I’m about to ask how on earth he could know that when I realize that my dad must have put that info on my application form. So I skip to my second question: “I’m competing to be valedictorian, you mean?”
Teddy drops a leaflet in the hand he kissed, which still feels icky. I read its headline.
“The Race to Be Valedictorian: Only the Supreme Survive.” Dropping the sheet momentarily, I look from Teddy to Villicus, who is watching me with a small smile tipping the corners of his lips skyward. “Like ‘only the strong survive’?”

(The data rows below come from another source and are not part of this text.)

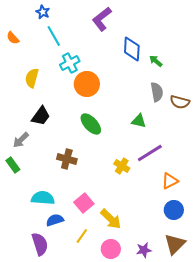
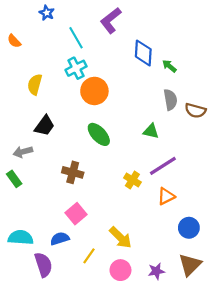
cyan line: (54, 36) -> (76, 38), moved
gray arrow: (21, 140) -> (23, 152), turned 30
orange triangle: (170, 181) -> (166, 196), moved
cyan semicircle: (43, 198) -> (21, 238), moved
pink square: (84, 203) -> (76, 214), moved

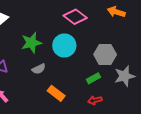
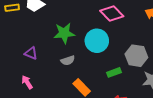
green rectangle: (93, 78) -> (114, 72), moved

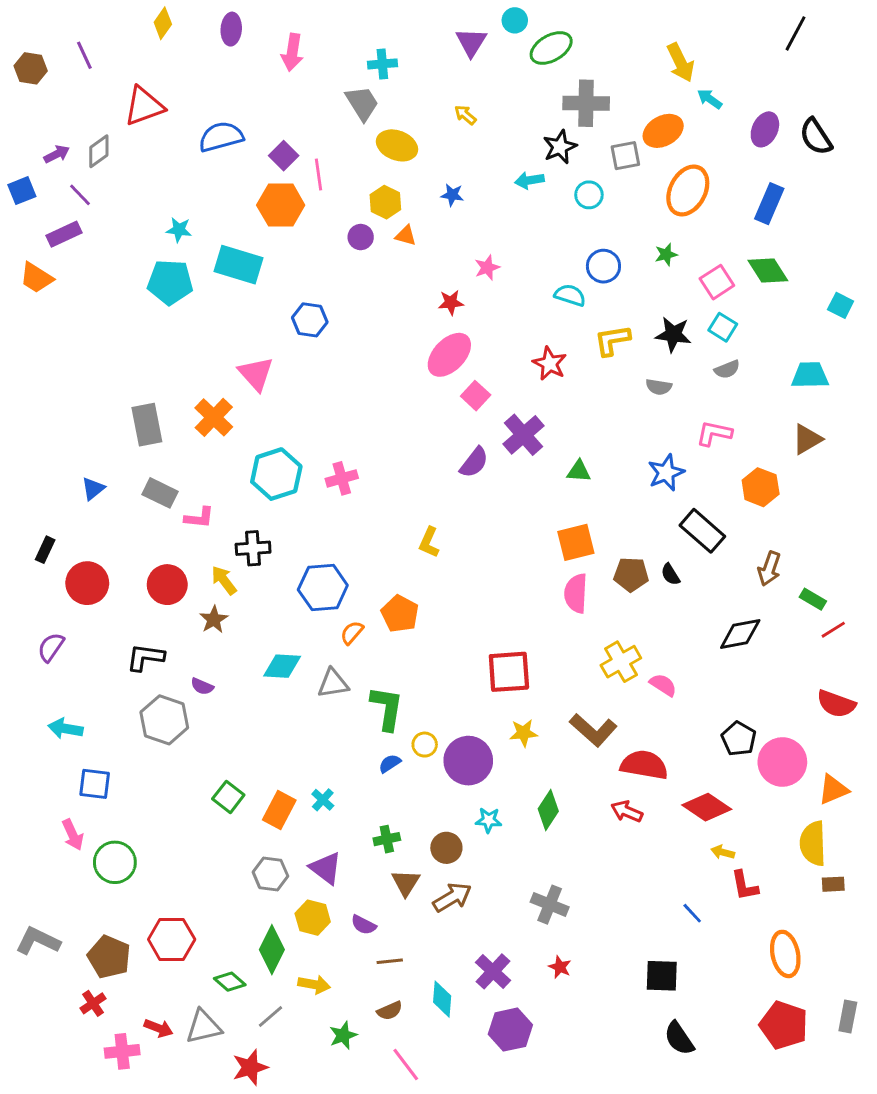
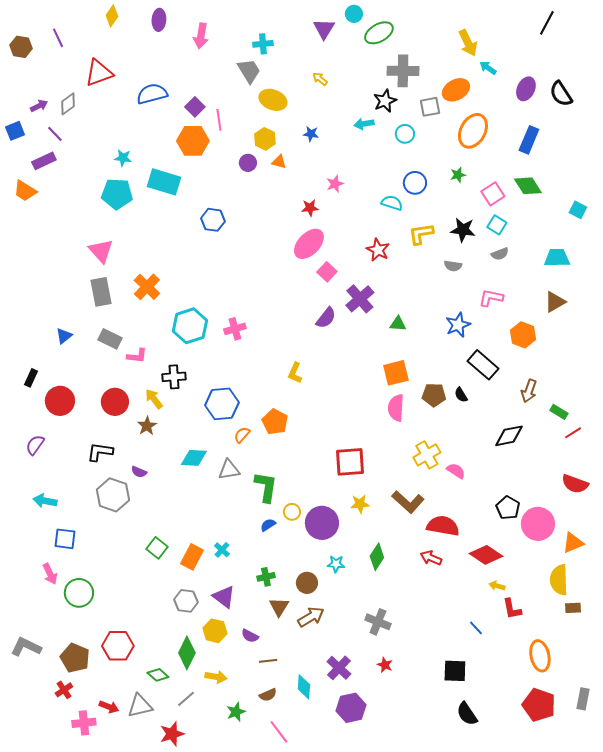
pink triangle: (256, 374) -> (101, 251), moved

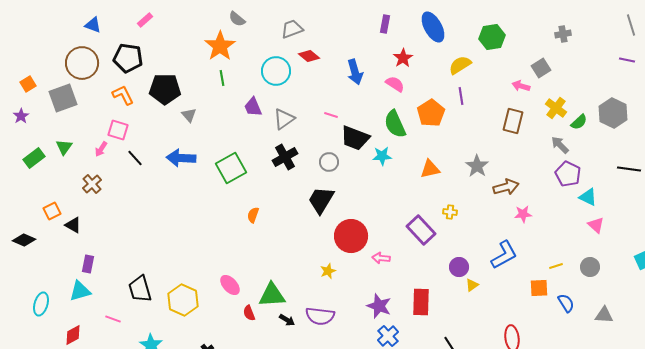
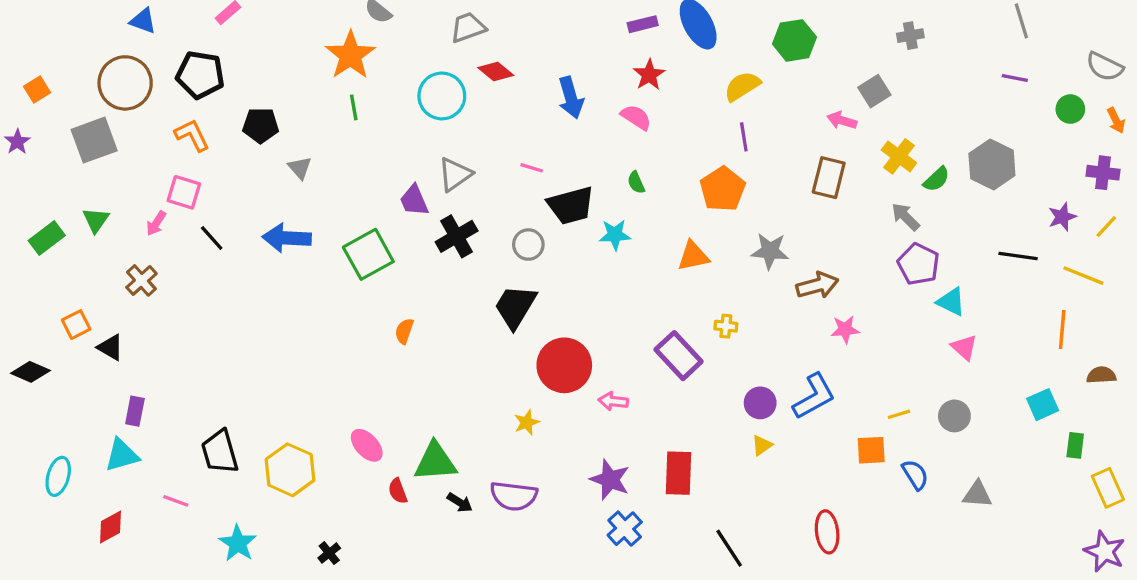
purple rectangle: (385, 24) -> (643, 24), moved, turned 66
orange square: (28, 84) -> (37, 89), moved
black pentagon: (165, 89) -> (261, 125), size x0.7
purple trapezoid: (253, 107) -> (414, 200), moved
orange pentagon: (431, 113) -> (723, 189), moved
purple star: (21, 116) -> (17, 142), moved
green semicircle: (395, 124) -> (636, 182), size x0.5
black trapezoid: (355, 138) -> (571, 205), turned -36
gray star: (477, 166) -> (770, 251), turned -30
purple circle: (459, 267) -> (760, 403), moved

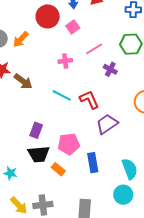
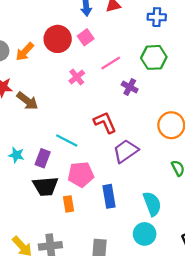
red circle: (48, 16) -> (58, 39), moved
pink cross: (65, 61) -> (77, 77), turned -32
cyan line: (62, 95) -> (67, 141), moved
orange rectangle: (58, 169) -> (68, 204), turned 40
cyan star: (10, 173) -> (16, 155), moved

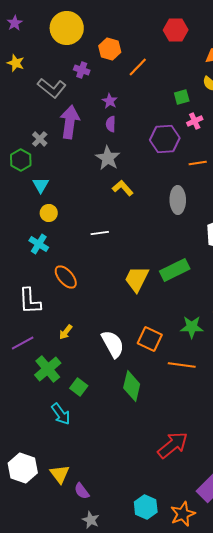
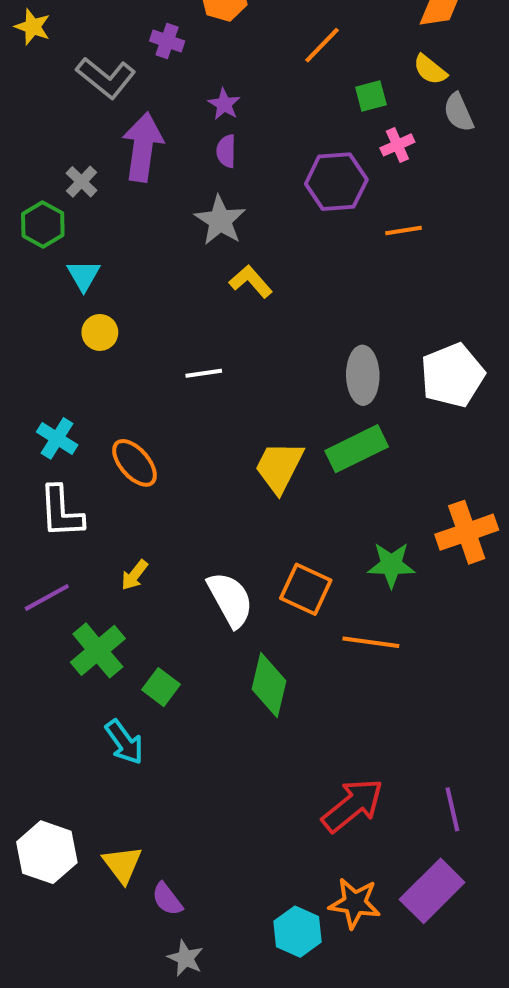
orange line: (138, 67) -> (322, 45), moved
gray ellipse: (178, 200) -> (363, 375), moved
cyan cross: (39, 244) -> (57, 438), moved
orange star: (183, 514) -> (355, 903), moved, turned 30

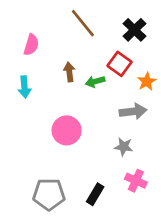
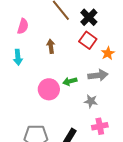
black cross: (134, 30) -> (89, 17), moved
green arrow: (95, 82) -> (70, 81), moved
pink cross: (136, 181) -> (100, 126), turned -35

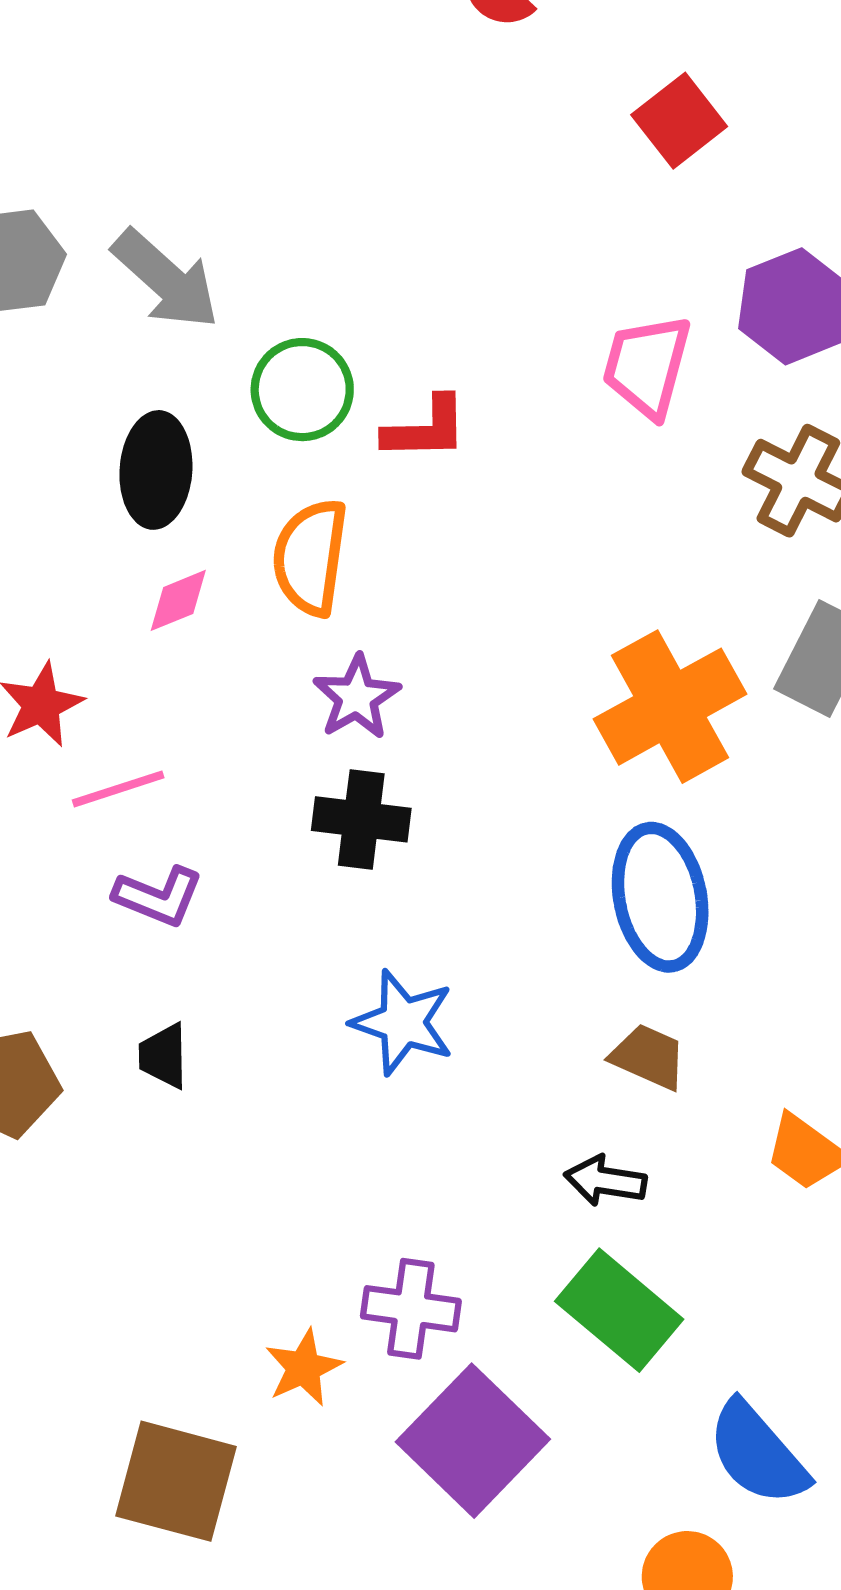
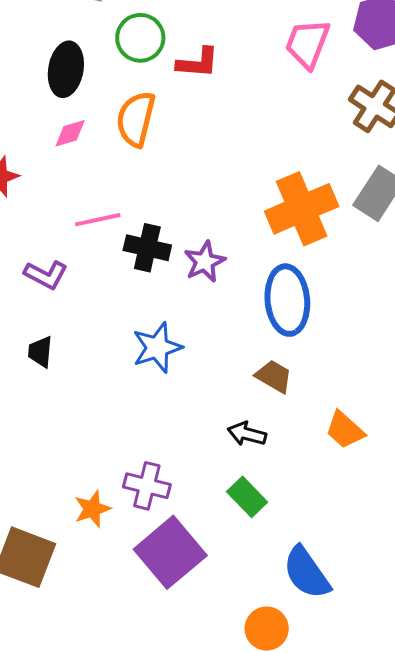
purple star: (357, 697) -> (205, 262), moved
pink line: (118, 789) -> (98, 220), moved
blue star: (403, 1022) -> (157, 348), turned 30
green rectangle: (619, 1310) -> (247, 497), size x0.7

Teddy glowers at me, and I immediately realize that this may be the one school on earth where “stupid questions” actually do exist.
“What I mean is,” I backtrack, “if evolution—perhaps the most complex process in the universe, a process requiring unimaginable patience and rewarding natural talents—is all about the strong surviving, attaining the Big V must be an incredible challenge if only the supreme survive?”
Villicus stands and stoops behind his desk like a bird of prey, beady eyes glowing. He begins to speak—slowly, like one of those dictators you see in black-and-white films from the Second World War:
“I see that you have already adopted the vernacular of Cania students,” he says. “The Big V, as the valedictorian title has become fondly known here, is the highest mark of academic honor one can receive in school if not in all of life’s endeavors. Alas, who among this student body does not seek with full desperation the gift of the title valedictorian and all that it brings?”
I recall Pilot’s teary declaration but dare not mention it now, not with Villicus knee-deep in a speech he has surely given a thousand or more times. Truly, my key consideration in coming here was that the prestige of being the valedictorian of a school of this caliber would seal my future. I am as desperate as any for the Big V. Maybe more.
“The stakes are high—higher than anywhere. Valedictorians at schools like Taft, Exeter, and Eton go on to Oxford, the Sorbonne, Columbia.” Villicus’s eyebrow arches up his long, turtle-like head. “But an Ivy acceptance is just the beginning for the Cania valedictorian. No student here has a parent who doesn’t wholly wish him or her to graduate as the Big V. You recently saw Mr. Pilot Stone turn his back on the race, and I assure you: he is the only in the student body to do so. The Big V is, to be sure, a title that is beyond prestigious.”